MATERIAL FOR THIS TASK:
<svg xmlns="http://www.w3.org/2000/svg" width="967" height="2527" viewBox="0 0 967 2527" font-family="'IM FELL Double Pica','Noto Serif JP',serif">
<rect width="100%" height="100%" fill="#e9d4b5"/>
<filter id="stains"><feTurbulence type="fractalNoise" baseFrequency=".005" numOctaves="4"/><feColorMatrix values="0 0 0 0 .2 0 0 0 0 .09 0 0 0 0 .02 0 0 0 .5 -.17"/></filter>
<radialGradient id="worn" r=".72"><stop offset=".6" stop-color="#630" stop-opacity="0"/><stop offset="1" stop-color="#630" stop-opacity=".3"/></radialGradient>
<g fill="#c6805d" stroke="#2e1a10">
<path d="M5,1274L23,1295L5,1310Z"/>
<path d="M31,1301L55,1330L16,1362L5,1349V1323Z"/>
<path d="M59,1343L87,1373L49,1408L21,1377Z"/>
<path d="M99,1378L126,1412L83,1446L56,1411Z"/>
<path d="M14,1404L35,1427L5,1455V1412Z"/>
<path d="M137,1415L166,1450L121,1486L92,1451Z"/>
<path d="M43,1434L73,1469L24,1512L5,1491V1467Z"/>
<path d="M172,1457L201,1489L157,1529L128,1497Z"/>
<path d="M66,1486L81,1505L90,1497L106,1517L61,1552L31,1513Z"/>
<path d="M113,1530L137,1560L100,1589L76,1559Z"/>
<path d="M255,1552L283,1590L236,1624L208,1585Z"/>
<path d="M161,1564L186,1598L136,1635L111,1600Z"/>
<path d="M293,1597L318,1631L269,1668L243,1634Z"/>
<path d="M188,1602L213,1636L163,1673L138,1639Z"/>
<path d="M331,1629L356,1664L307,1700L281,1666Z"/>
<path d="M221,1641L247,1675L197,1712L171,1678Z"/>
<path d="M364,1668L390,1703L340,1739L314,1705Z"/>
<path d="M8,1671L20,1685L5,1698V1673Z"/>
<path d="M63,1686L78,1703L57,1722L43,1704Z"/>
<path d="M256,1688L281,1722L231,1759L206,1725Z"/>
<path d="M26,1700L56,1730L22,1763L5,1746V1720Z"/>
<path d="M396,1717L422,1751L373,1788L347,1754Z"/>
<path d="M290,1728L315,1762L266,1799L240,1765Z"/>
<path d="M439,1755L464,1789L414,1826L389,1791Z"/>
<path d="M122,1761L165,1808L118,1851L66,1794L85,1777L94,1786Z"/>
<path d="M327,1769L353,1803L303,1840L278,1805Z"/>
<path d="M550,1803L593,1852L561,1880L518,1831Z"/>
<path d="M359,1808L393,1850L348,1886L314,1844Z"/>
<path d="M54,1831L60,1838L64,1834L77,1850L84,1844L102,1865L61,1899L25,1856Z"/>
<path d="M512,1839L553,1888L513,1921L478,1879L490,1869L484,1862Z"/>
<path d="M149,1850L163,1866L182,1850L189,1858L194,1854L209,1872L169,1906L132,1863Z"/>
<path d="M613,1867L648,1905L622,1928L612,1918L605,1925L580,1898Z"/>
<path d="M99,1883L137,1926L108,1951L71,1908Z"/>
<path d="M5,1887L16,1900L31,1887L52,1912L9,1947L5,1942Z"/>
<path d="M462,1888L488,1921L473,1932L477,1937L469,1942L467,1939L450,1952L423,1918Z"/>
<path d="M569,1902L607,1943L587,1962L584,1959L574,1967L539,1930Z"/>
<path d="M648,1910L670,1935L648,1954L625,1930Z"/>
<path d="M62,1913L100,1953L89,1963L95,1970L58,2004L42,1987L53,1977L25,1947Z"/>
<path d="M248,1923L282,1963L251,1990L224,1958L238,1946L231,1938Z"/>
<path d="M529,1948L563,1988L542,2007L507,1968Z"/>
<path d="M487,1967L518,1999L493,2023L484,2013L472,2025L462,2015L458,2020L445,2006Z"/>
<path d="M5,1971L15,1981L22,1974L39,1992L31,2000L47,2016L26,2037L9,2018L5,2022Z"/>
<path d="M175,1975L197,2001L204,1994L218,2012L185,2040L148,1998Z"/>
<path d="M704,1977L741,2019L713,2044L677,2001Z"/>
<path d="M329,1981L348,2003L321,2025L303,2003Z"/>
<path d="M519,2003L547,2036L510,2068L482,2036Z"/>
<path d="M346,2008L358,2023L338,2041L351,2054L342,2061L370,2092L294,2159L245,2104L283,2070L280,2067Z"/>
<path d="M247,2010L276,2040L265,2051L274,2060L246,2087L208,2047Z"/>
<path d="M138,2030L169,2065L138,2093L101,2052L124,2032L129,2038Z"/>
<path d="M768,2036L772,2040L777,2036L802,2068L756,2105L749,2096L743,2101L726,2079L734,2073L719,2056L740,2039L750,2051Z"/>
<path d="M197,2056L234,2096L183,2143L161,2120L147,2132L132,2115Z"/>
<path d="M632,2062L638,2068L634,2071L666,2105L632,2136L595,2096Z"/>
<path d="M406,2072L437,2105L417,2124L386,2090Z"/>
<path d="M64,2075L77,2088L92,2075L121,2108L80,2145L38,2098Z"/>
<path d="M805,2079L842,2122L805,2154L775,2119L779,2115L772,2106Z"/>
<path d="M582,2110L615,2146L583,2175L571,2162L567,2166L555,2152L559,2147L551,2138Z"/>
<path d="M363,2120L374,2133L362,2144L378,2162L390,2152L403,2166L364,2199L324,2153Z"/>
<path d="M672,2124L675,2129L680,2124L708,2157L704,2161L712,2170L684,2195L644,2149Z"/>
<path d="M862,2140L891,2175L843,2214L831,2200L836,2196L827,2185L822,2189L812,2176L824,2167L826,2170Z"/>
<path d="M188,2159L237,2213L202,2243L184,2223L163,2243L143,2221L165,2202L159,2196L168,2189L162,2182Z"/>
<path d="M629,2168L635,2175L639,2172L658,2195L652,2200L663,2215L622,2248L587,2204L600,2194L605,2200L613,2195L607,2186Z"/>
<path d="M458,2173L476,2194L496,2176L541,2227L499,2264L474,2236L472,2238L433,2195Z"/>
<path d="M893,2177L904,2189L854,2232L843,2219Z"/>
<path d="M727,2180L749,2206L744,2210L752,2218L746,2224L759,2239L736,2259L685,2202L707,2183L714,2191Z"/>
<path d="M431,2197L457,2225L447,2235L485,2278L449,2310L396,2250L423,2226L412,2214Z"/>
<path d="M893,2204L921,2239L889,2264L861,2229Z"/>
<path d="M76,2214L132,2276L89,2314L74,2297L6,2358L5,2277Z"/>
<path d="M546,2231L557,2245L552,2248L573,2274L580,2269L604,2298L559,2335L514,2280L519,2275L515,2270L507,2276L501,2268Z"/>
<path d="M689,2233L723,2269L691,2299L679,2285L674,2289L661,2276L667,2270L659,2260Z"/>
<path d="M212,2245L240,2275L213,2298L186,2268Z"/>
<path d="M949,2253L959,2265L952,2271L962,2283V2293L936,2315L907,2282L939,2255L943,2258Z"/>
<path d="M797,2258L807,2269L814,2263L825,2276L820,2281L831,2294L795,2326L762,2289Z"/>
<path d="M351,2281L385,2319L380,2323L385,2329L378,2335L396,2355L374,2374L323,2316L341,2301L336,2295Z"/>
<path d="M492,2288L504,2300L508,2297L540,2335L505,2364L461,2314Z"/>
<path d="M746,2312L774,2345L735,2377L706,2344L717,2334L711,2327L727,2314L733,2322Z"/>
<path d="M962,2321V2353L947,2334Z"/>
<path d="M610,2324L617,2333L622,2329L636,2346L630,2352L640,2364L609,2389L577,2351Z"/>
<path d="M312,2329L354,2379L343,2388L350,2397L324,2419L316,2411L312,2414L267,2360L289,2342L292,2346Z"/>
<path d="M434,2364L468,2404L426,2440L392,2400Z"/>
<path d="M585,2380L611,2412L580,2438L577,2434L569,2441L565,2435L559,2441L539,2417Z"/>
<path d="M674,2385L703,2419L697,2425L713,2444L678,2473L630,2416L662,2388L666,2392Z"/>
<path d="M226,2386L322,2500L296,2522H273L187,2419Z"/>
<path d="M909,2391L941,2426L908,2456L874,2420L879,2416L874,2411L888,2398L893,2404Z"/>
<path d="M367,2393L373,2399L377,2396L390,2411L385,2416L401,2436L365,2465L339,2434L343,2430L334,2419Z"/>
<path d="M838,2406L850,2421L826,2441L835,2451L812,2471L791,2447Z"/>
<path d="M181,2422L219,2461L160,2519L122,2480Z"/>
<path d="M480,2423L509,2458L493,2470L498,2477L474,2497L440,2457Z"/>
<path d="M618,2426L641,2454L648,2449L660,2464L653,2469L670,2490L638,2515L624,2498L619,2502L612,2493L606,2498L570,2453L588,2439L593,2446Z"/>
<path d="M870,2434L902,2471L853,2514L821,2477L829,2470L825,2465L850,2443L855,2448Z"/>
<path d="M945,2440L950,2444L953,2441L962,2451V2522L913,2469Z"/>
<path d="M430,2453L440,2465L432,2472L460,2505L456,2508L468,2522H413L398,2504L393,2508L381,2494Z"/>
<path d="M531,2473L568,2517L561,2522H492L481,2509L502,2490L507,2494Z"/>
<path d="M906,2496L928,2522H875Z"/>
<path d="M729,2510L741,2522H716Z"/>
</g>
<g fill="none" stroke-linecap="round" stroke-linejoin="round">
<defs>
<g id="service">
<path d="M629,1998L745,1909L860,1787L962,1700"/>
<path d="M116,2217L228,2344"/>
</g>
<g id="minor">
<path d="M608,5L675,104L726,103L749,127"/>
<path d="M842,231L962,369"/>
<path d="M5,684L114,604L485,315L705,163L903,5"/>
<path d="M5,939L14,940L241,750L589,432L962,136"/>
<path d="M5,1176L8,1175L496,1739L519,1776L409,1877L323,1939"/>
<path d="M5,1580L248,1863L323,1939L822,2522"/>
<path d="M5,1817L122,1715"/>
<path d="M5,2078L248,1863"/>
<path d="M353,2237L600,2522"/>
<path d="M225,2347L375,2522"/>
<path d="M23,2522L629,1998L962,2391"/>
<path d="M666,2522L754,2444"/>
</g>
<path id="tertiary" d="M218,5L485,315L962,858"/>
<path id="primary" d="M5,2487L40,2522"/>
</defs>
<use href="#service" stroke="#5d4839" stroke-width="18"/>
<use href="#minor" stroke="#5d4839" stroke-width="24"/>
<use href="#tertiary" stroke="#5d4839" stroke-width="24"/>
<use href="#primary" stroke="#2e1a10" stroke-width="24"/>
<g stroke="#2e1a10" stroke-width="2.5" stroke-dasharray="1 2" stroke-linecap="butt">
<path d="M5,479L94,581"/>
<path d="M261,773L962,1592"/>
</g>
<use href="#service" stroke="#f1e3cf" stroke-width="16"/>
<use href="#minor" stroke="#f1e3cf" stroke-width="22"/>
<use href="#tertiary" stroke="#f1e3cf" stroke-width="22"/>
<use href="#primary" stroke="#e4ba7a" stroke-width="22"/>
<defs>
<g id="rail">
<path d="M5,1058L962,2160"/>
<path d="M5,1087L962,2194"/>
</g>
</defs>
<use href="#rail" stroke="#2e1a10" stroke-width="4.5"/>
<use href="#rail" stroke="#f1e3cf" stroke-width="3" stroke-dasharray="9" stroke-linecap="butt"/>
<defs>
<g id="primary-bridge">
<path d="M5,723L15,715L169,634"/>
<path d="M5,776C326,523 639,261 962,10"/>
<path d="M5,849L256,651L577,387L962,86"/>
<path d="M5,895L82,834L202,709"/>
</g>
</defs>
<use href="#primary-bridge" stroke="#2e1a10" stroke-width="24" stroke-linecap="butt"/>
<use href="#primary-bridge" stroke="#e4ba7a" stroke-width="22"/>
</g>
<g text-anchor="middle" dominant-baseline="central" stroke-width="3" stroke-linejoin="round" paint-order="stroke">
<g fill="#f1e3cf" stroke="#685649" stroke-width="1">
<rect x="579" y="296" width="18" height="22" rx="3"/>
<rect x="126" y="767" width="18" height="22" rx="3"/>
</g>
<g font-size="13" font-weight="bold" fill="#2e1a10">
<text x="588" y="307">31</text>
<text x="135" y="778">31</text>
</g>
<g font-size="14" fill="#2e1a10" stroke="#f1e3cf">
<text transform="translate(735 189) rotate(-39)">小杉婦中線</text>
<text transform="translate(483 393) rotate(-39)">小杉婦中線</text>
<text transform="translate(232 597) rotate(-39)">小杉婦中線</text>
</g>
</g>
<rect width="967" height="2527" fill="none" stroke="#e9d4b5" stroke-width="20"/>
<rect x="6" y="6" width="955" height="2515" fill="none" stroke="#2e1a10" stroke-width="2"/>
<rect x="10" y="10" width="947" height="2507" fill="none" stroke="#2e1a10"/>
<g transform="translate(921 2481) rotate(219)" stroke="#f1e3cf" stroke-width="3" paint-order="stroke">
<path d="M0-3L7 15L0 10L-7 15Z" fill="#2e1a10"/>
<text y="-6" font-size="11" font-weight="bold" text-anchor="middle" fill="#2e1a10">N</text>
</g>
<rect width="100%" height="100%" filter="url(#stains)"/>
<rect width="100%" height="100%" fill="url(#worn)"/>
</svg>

TASK DETAILS: The records are given above. Copy each line in them that holds "bold".

WRITTEN SOLUTION:
<g font-size="13" font-weight="bold" fill="#2e1a10">
<text y="-6" font-size="11" font-weight="bold" text-anchor="middle" fill="#2e1a10">N</text>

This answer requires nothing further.